-- PROVIDED RECORDS --
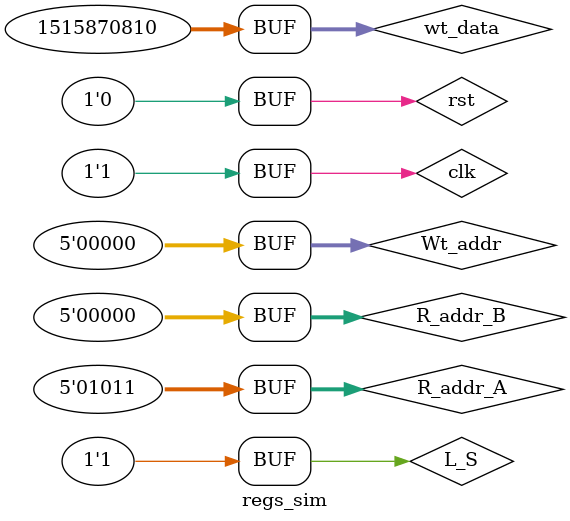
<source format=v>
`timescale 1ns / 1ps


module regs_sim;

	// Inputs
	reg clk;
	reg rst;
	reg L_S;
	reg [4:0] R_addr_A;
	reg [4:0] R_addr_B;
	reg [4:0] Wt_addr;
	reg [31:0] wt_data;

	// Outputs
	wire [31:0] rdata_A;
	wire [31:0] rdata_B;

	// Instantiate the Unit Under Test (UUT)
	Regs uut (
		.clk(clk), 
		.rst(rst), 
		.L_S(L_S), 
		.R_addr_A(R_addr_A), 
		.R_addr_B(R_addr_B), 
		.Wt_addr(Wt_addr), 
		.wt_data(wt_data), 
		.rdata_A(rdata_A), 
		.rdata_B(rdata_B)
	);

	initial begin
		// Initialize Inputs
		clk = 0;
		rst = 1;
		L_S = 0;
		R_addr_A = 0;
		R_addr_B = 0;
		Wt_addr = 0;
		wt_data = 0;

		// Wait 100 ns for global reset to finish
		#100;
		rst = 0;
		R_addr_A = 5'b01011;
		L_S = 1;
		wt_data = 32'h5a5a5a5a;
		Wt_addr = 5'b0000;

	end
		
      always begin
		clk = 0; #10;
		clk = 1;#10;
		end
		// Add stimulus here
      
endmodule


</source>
==
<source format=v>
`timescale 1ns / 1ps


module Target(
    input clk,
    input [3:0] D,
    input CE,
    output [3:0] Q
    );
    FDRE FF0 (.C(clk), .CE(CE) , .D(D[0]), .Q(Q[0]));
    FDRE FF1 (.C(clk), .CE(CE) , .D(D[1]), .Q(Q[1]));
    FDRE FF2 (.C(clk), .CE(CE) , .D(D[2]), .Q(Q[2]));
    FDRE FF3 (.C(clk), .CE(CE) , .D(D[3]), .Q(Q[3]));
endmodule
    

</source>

-- EXERCISE --
If a line in the records contains the string "timescale", copy it out.

-- TASK ANSWER --
`timescale 1ns / 1ps
`timescale 1ns / 1ps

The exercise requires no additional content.